La Commission réfléchirait aussi à développer le commerce électronique. Par contre, Bruxelles refusera de mettre en place des restitutions à l’exportation, des aides à l’arrachage des vignes, ou encore l’autorisation du mélange de différents millésimes (2019 et 2020) qui va à l’encontre de la politique de qualité du vin.

Cartels de crise

Enfin, Bruxelles va permettre des dérogations exceptionnelles aux règles de concurrence de l’UE pour une période maximale de six mois pour les secteurs du lait, des fleurs et des pommes de terre permettant aux opérateurs d’adopter des mesures d’auto-organisation: planification de la production de lait, retrait de produits du marché pour les secteurs des fleurs et des pommes de terre, et autorisation de stockage par des opérateurs privés. Dans certains pays, notamment en France, ces mesures de planification de la production ont déjà été lancées dans la filière laitière. Une fois l’article 222 du règlement OCM activé, pourront donc être formés des cartels de crise, comme le demandent certains depuis des semaines, autorisant des actions de retrait de produits du marché, de distribution gratuite, de promotions conjointes et de planification de la production. Toute action de ce type devra être signalée à l’autorité compétente de l’État membre concerné, qui en informera ensuite la Commission de Bruxelles.

Une première étape

L’ensemble de ces mesures était demandé depuis des semaines par les parties prenantes. Les ministres de l’Agriculture de l’UE avaient signé le 17 avril une déclaration commune appelant la Commission européenne à «activer en urgence des mesures supplémentaires dans le cadre de la Pac». En tête de leurs exigences figuraient justement l’aide au stockage privé et la mise en oeuvre des mesures d’urgence prévues par le règlement OCM.

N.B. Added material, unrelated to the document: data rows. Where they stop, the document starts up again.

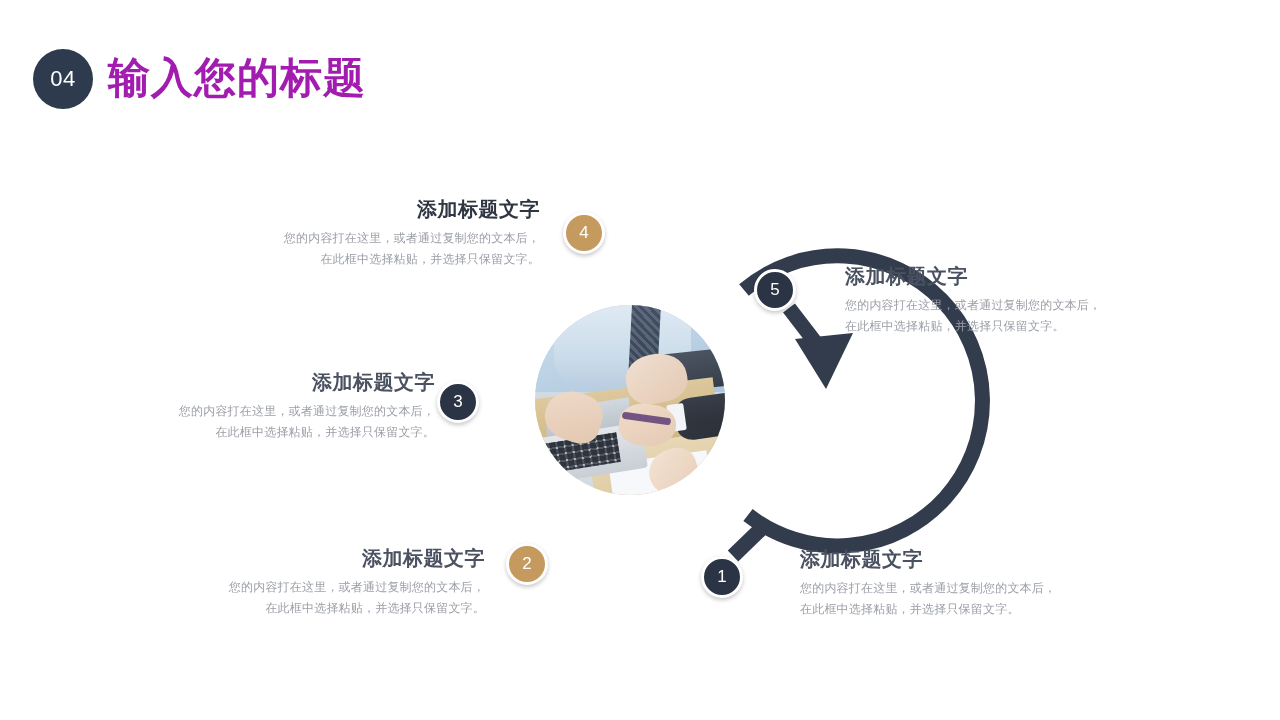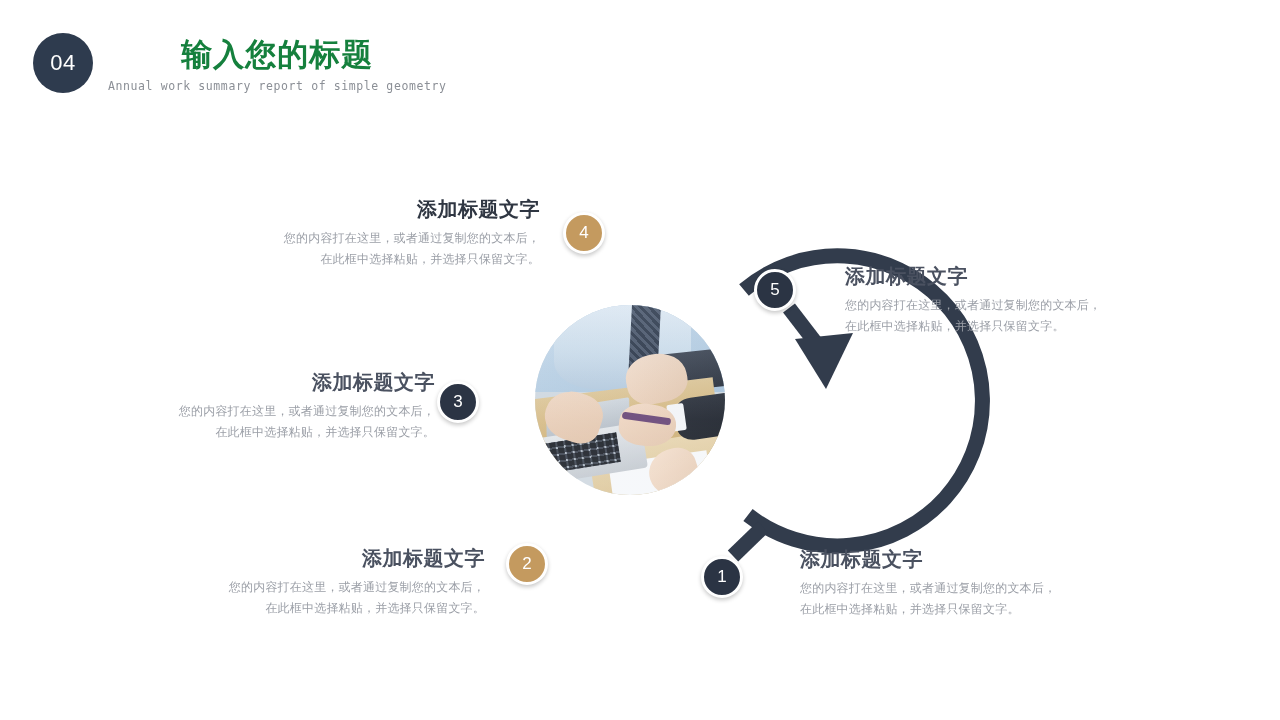"04" #header { top: 0 -> 16px }
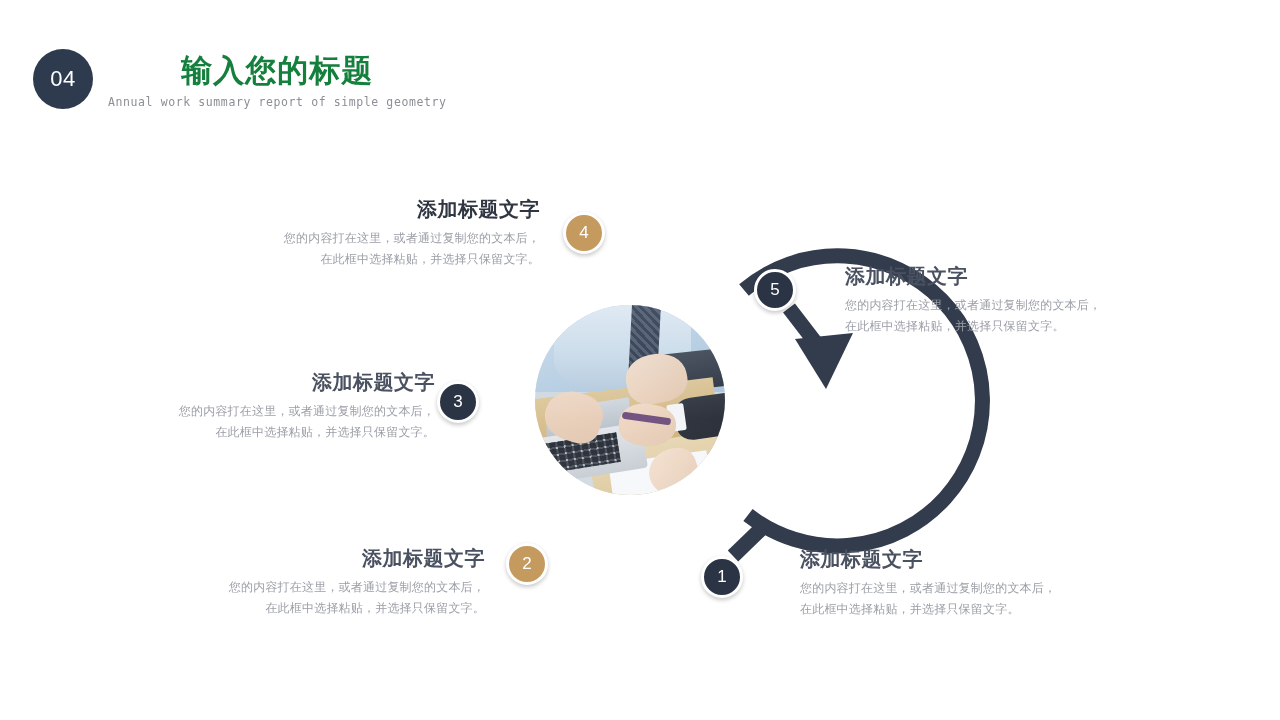"输入您的标题" #header-title { color: #15803d -> #a21caf; font-size: 31px -> 42px; text-align: center -> none }
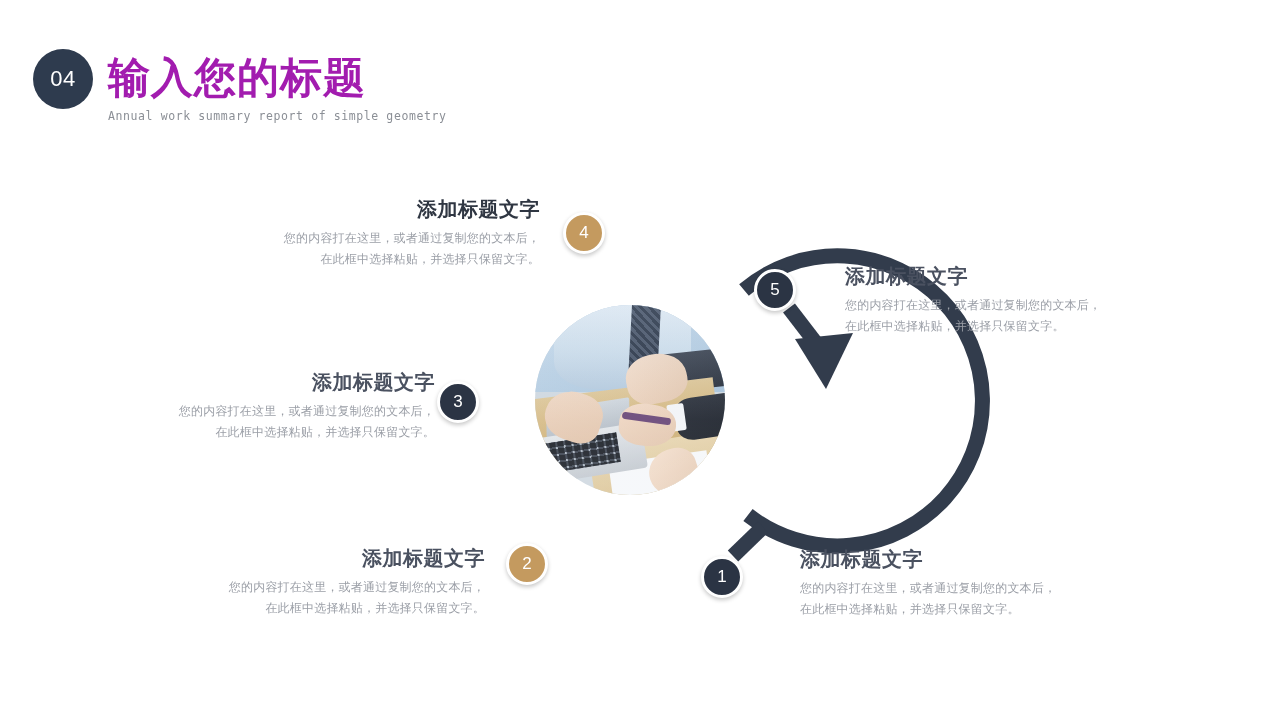"Annual work summary report of" div { html: <div>Annual work summary report of simple geometry</div> -> none }
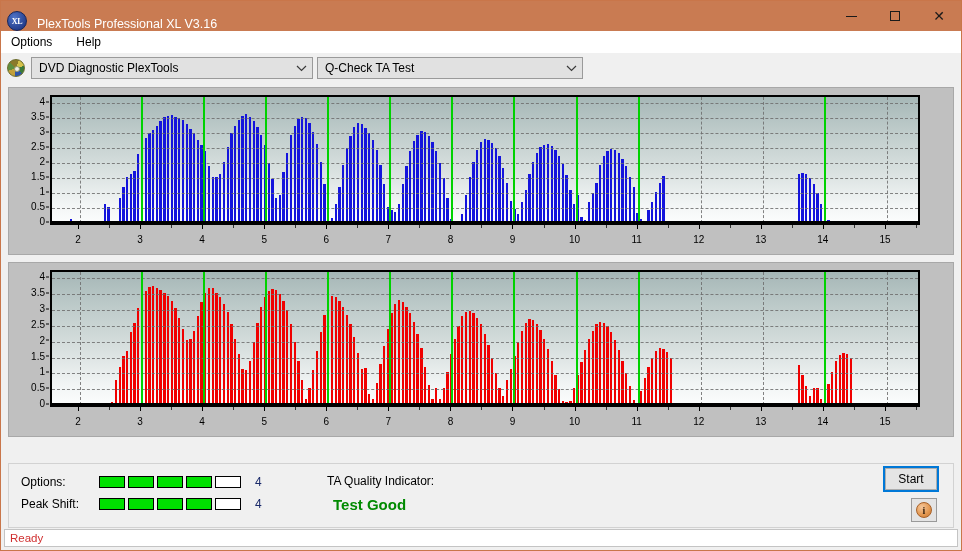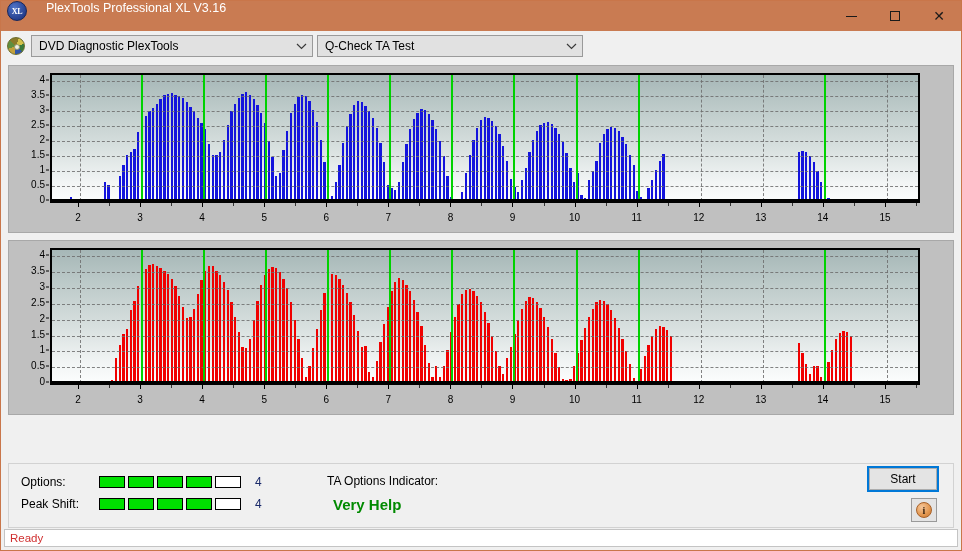"XL" .titlebar { align-items: flex-start -> flex-end }
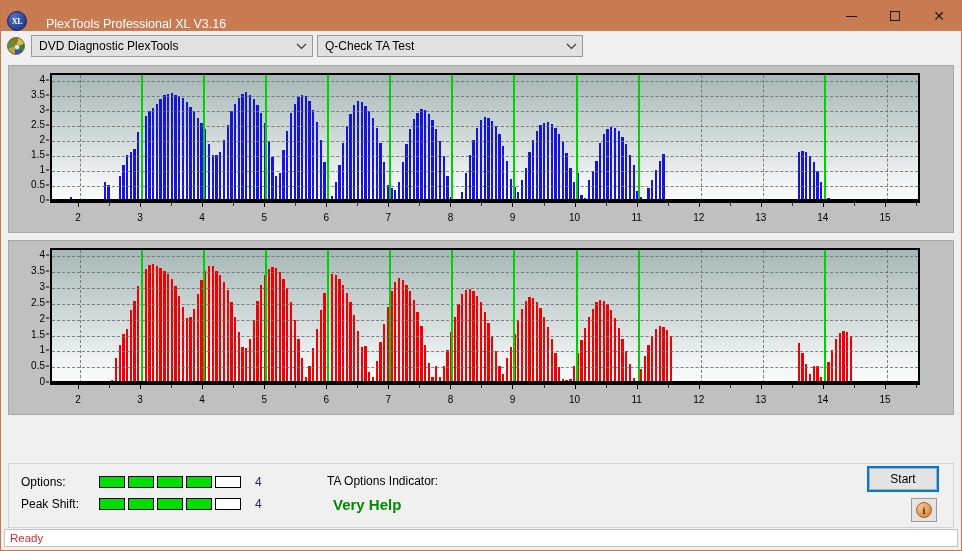"PlexTools Professional XL V3.16" .title-text { margin-left: 19px -> 10px }
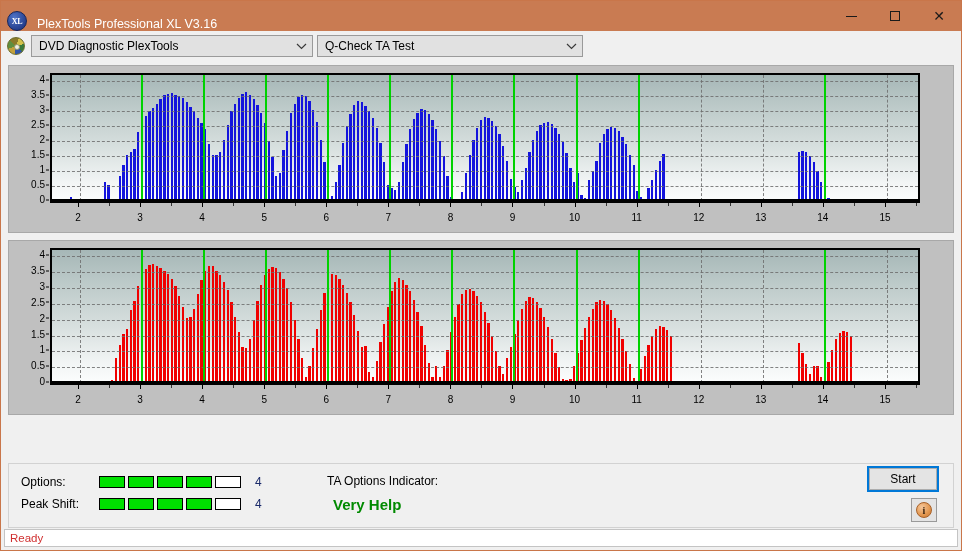"Options" div.menubar { html: none -> <div> <div>Options</div> <div>Help</div> </div> }
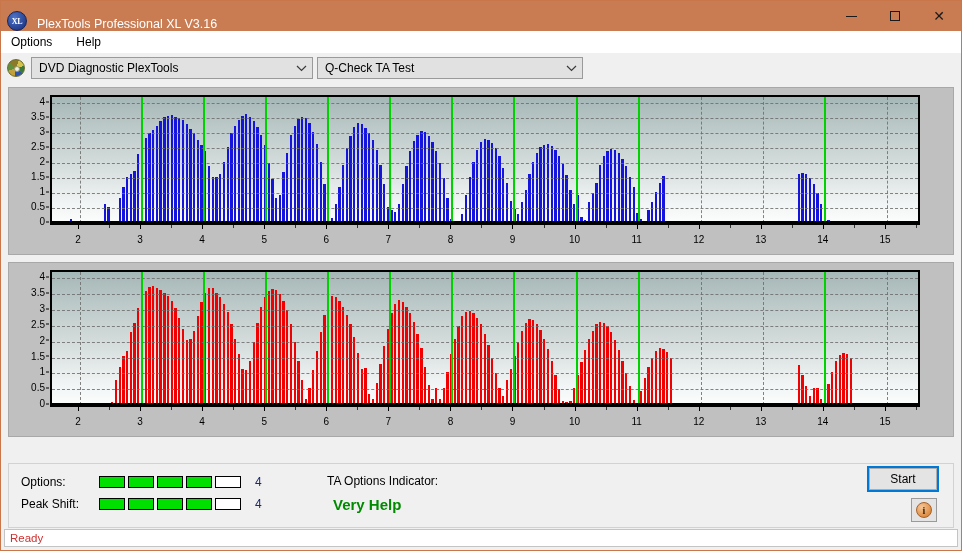"TA Options Indicator:" div.ta-title { text: Options -> Quality }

Prochaines étapes dans la mise en oeuvre des nouvelles mesures d’urgence : Janusz Wojciechowski devait présenter ces dispositions aux eurodéputés probablement le 30 avril. Dès lors les experts des États membres pourront discuter des détails du paquet lors du comité spécial Agriculture prévu pour le 5 mai, tandis que la présidence croate du Conseil organisera un débat ministériel en visioconférence le 12 ou le 13 mai. L’occasion pour les Vingt-sept de faire un nouveau point sur la situation des productions agricoles et de demander si nécessaire des mesures supplémentaires.

Des parlementaires européens demandent d’aller plus loin

Au Parlement européen, Anne Sander (groupe PPE démocrate-chrétien) vient d’être nommée rapporteur permanent des actes de mise en oeuvre de l’OCM unique. Elle aura donc la charge de suivre ces mesures de crise. Selon elle, ces annonces sont «une première étape mais il faudra aller beaucoup loin», notamment en termes financiers. Comme l’a aussi demandé le président de la commission parlementaire de l’Agriculture Norbert Lins, elle serait favorable au déploiement de la réserve de crise par laquelle la Commission pourrait mettre à disposition jusqu’à 478 millions E. Mais les États membres qui ont la main sur ce dossier y sont très réticents car il s’agit de fonds qui sont prélevés sur les paiements directs des agriculteurs. Anne Sander espère au moins que le fonctionnement de cette réserve de crise pourra être revu dès l’année prochaine dans le cadre des mesures transitoires sur la Pac. Elle a déposé un amendement en ce sens alors que la commission parlementaire doit se prononcer sur ce dossier le 28 avril.

Pour sa collègue Irène Tolleret (groupe centriste Renew Europe), les annonces de la Commission sont encore insuffisantes, et elle déplore le manque «de soutien supplémentaire pour certains secteurs aussi très touchés par cette crise» comme l’horticulture ou la viticulture.

Pour le président de la commission de l’Agriculture du Parlement européen, Norbert Lins, qui avait adressé une lettre au commissaire Janusz Wojciechowski juste avant les annonces, une des leçons à tirer de cette crise doit être «la réaffectation adéquate des ressources de la Pac dans le nouveau cadre financier pluriannuel. Nous attendons que ce nouveau cadre accorde à la politique agricole l’attention qu’elle mérite, et nous comptons sur vous pour le mettre en oeuvre».